── RECORDS SHOWN
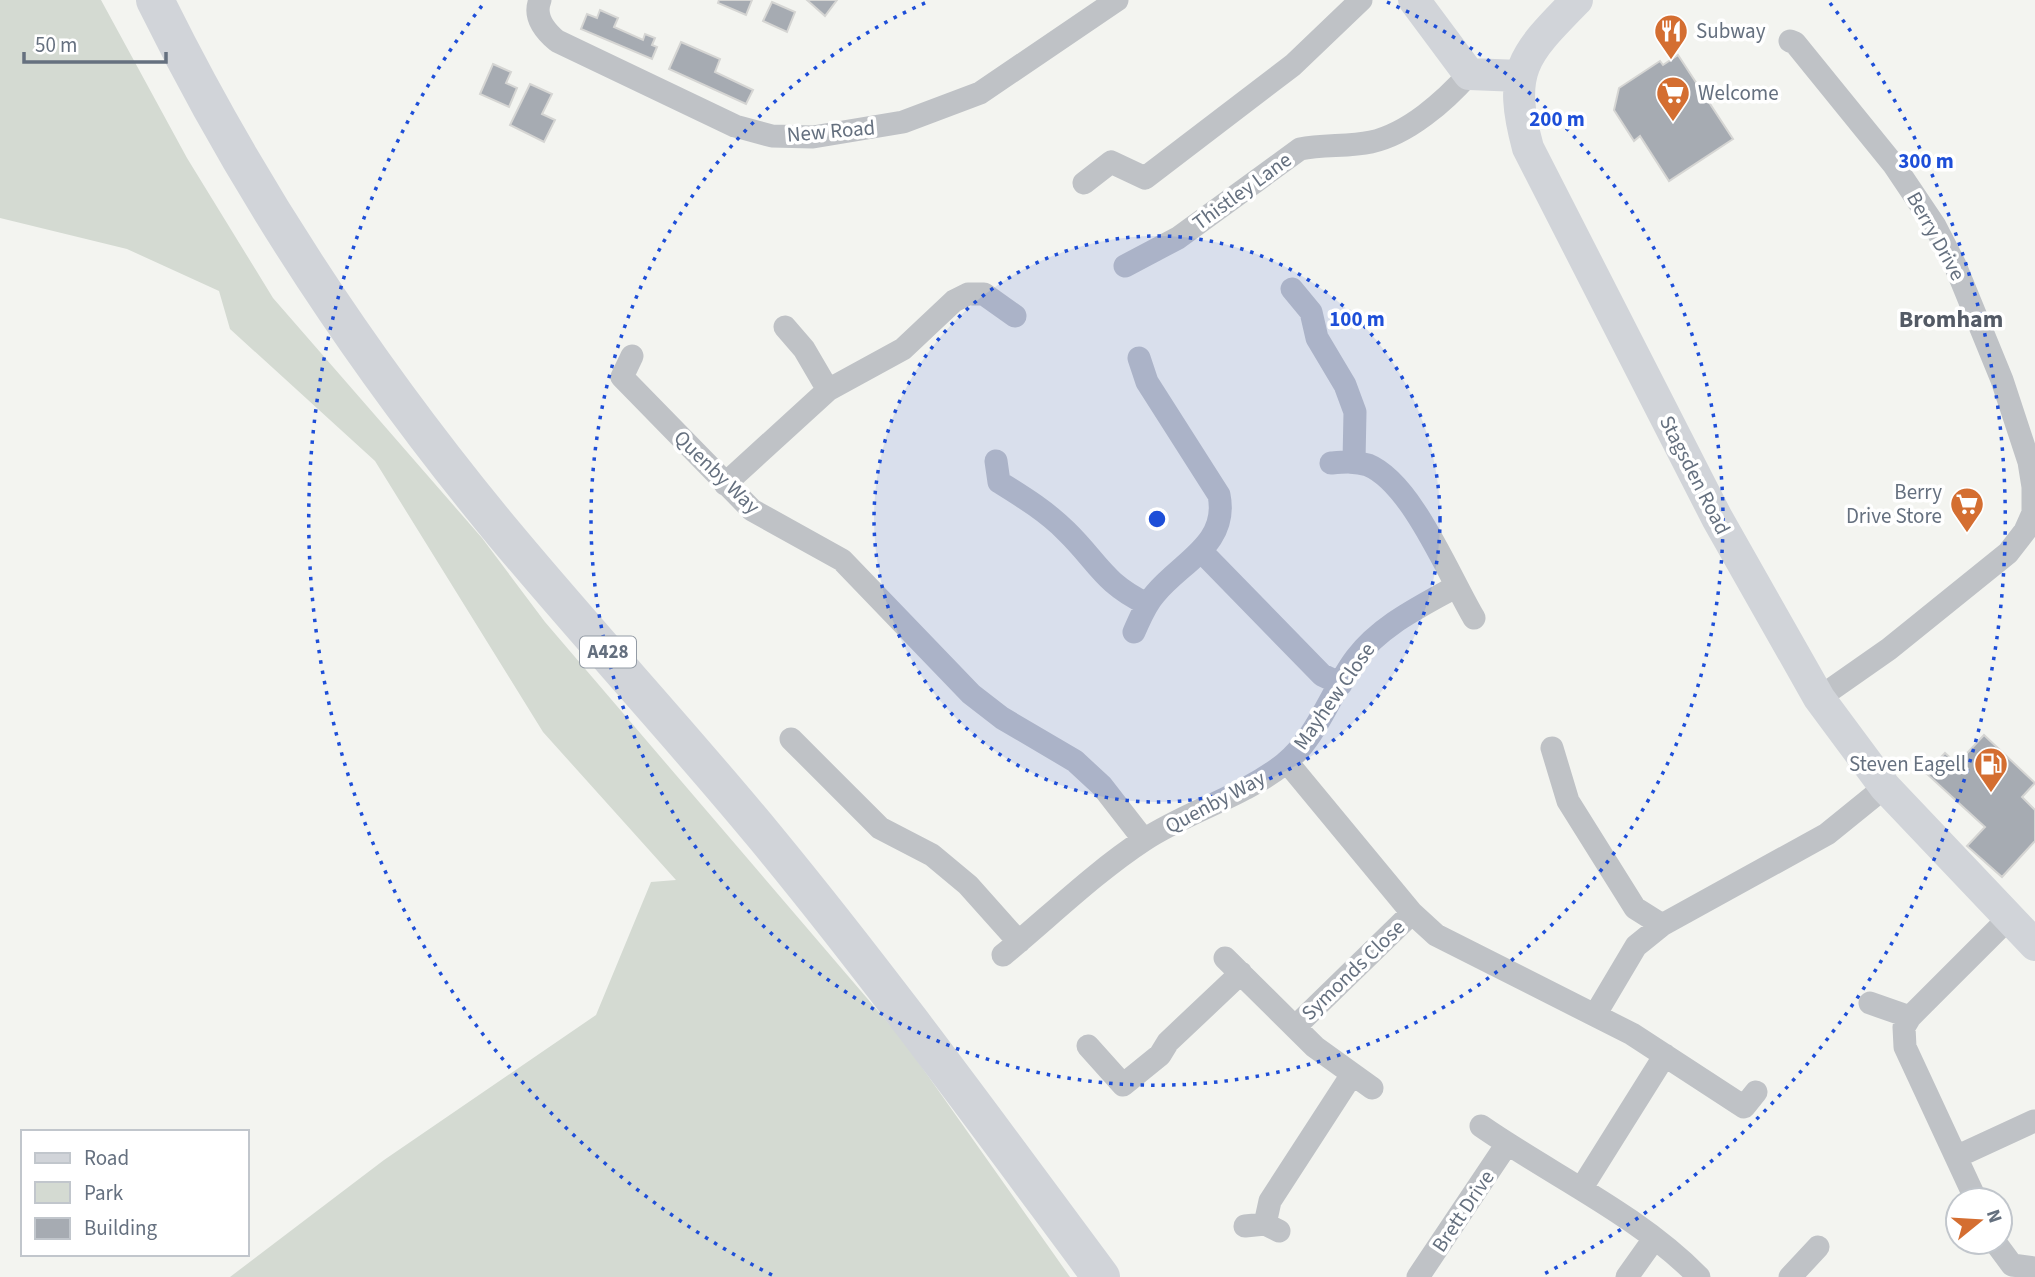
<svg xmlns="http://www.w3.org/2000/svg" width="2035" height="1277" viewBox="0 0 2035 1277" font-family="'Source Sans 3',sans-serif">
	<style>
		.green { fill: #d4dad2 }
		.building { fill: #a6abb2; stroke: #d5d5d3; stroke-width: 2 }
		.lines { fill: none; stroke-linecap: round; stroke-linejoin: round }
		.street { stroke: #bfc2c6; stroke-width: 23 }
		.secondary { stroke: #d1d4d9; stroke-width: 32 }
		.highway { stroke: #d1d4d9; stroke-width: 38 }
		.ring { fill: none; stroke: #1d4ed8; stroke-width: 3.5; stroke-dasharray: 3.5 7 }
		.labels { text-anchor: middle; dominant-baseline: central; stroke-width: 7; stroke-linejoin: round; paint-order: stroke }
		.shield { fill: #fff; stroke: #939ba5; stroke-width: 2 }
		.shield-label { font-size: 19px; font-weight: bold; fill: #65707f }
		.poi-label { font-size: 21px; fill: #65707f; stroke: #fff; text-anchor: start }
		.street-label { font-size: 21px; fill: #65707f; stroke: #fff }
		.quarter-label { font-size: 24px; font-weight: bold; fill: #535a65; stroke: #fff }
		.centre { fill: #1d4ed8; stroke: #fff; stroke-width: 3.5 }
		.ring-label { font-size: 21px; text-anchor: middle; font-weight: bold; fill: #1d4ed8; stroke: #fff; stroke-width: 7; stroke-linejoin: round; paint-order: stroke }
	</style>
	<rect width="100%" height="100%" fill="#f3f4f0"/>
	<path class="green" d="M0 0H101L187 158 273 298 482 538 545 622 902 1039 1070 1277H230L384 1160 596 1015 651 882 676 880 543 732 375 461 230 329 219 291 127 249 0 218Z"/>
	<path class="building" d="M719 0H752L746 15 718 3Z
		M807 0H837L825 16Z
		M772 2 795 12 787 32 763 21Z
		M600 10 618 18 614 27 643 40 645 34 655 38 652 45 657 47 652 59 581 29 587 14 597 18Z
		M681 42 720 59 715 72 753 90 746 104 669 69Z
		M1678 55 1733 139 1669 181 1640 136 1634 141 1614 110 1619 88 1660 61 1663 65Z
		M493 64 511 72 506 83 517 88 509 107 480 94Z
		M530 84 552 94 542 114 555 120 544 142 510 125Z
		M1984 735 2035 783 2022 797 2035 810V841L2002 877 1967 846 1985 827 1926 773 1945 753 1957 764Z"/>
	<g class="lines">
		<path class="street" d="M540 0C533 17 545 31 557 41L735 126 772 136 813 137 903 122 980 93 1117 0
			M1790 41 1795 43 1894 165 1935 226 1955 265 2002 380 2029 462 2033 487V513L2025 531 2008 553 1889 649 1819 698
			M1084 183 1111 162 1145 178 1293 65 1361 0
			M1125 266 1178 238 1300 149C1323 144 1348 147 1371 142 1408 134 1445 101 1469 74
			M1292 289 1311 312 1317 338 1345 385 1355 412 1354 461
			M785 327 804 349 828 390
			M632 356 622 377 752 510 842 560 971 694 1002 718 1075 761 1102 786 1144 840
			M996 461 999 482C1023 497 1046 511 1066 531 1098 562 1103 583 1147 604
			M1331 463C1344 462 1355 461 1368 465 1412 483 1449 576 1474 618
			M725 484 828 390 903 349 954 301 968 294H984L1015 316
			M1202 552 1322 675 1341 684
			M1134 632C1140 619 1145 605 1155 594 1181 562 1229 544 1219 495L1147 382 1139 358
			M791 739 880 828 932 855 968 885 1019 942
			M1552 748 1568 801 1635 908 1662 925
			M1287 762 1412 913 1436 935 1632 1034 1744 1107 1756 1092
			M1003 955C1048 918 1095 872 1144 840 1188 811 1242 797 1284 764 1318 737 1331 691 1356 658 1381 625 1420 607 1455 587
			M1225 958 1315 1047 1372 1088
			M1870 1003 1910 1017
			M1595 1015 1636 946 1662 925 1827 834 1885 787
			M1295 1027 1412 913
			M1088 1046 1123 1085 1160 1055 1168 1042 1241 973
			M1481 1126C1553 1176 1637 1214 1699 1277
			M1956 1157 2034 1121
			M1581 1189 1665 1055
			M1976 1200 1905 1047 1904 1027 1910 1017 2010 917
			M1265 1224 1270 1201 1351 1076
			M1245 1226 1265 1224 1279 1231
			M1995 1242 2012 1265 2035 1268
			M1418 1277 1507 1144
			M1627 1277 1654 1239
			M1790 1277 1818 1247"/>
		<path class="secondary" d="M1414 0 1469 74 1520 76
			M1577 0C1523 55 1507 70 1528 148L1717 518 1819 698 1885 787 2035 945"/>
		<path class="highway" d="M155 0C249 191 369 371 505 535 590 637 681 735 766 838 883 980 991 1129 1101 1277"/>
	</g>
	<circle cx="1157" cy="519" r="283" fill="#1d4ed8" fill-opacity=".12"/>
	<g class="ring">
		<circle cx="1157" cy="519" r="283"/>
		<path d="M1387 2A566 566 0 1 1 927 2"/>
		<path d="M772 1275A848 848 0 0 1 484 3M1830 3A848 848 0 0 1 1542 1275"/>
	</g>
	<defs>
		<g id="restaurant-pin" transform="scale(1.75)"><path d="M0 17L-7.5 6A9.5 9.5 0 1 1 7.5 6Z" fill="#d46e31" stroke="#fff"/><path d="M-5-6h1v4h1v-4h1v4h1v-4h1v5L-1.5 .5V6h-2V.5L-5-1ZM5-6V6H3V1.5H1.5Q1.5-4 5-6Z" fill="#fff"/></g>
		<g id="supermarket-pin" transform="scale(1.75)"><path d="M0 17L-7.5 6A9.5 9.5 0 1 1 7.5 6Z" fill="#d46e31" stroke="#fff"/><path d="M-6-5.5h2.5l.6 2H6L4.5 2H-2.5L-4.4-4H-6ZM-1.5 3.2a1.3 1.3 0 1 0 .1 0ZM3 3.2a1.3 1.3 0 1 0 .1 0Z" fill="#fff"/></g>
		<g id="fuel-pin" transform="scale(1.75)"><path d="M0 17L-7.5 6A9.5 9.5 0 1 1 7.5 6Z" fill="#d46e31" stroke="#fff"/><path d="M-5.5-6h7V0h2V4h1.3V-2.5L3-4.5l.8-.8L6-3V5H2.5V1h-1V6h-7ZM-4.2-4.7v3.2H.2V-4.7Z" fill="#fff"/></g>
	</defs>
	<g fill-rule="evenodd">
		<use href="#restaurant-pin" x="1671" y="31"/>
		<use href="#supermarket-pin" x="1673" y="93"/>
		<use href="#supermarket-pin" x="1967" y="504"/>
		<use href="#fuel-pin" x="1991" y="764"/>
	</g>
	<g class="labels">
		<rect class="shield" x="580" y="636.5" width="56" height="31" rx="5"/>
		<g class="shield-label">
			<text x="608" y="652">A428</text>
		</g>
		<g class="poi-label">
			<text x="1696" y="31">Subway</text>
			<text x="1698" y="93">Welcome</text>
			<text x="1942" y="492" text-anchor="end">Berry<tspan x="1942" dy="24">Drive Store</tspan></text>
			<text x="1966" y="764" text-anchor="end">Steven Eagell</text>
		</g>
		<g class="street-label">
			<text transform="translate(831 131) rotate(-5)">New Road</text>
			<text transform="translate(1242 191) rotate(-36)">Thistley Lane</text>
			<text transform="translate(1936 236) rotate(61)">Berry Drive</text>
			<text transform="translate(717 472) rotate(44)">Quenby Way</text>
			<text transform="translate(1695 475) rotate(63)">Stagsden Road</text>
			<text transform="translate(1334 696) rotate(-55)">Mayhew Close</text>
			<text transform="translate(1215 802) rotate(-28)">Quenby Way</text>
			<text transform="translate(1353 970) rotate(-44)">Symonds Close</text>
			<text transform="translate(1463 1211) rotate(-56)">Brett Drive</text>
		</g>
		<g class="quarter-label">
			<text x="1951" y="319">Bromham</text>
		</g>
	</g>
	<circle cx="1157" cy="519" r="10" class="centre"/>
	<g class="ring-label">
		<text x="1557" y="126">200 m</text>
		<text x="1926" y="168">300 m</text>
		<text x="1357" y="326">100 m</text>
	</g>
	<rect x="21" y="1130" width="228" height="126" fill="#ffffff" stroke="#c1c6cc" stroke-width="2"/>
	<rect x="35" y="1153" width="35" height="10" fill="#d1d4d9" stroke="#c1c6cc" stroke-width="2"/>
	<text x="84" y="1165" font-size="21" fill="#65707f">Road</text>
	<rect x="35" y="1182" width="35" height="21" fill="#d4dad2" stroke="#c1c6cc" stroke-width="2"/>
	<text x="84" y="1200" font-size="21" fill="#65707f">Park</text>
	<rect x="35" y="1218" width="35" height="21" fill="#a6abb2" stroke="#c1c6cc" stroke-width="2"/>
	<text x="84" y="1235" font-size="21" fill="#65707f">Building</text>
	<g transform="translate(1979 1221) rotate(72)"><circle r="33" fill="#ffffff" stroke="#c1c6cc" stroke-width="2"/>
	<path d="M0-5L12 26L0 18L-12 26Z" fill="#d46e31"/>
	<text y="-10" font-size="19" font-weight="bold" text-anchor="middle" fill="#65707f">N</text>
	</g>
	<path d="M24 52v10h142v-10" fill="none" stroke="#65707f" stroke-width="3.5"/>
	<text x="35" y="52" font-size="21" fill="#65707f" stroke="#ffffff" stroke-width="5" paint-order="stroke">50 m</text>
</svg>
────
:: EXERCISE REQUIREMENTS ::
Copy each line of the data above that holds "lines".

:: SOLVED PROBLEM ::
		.lines { fill: none; stroke-linecap: round; stroke-linejoin: round }
	<g class="lines">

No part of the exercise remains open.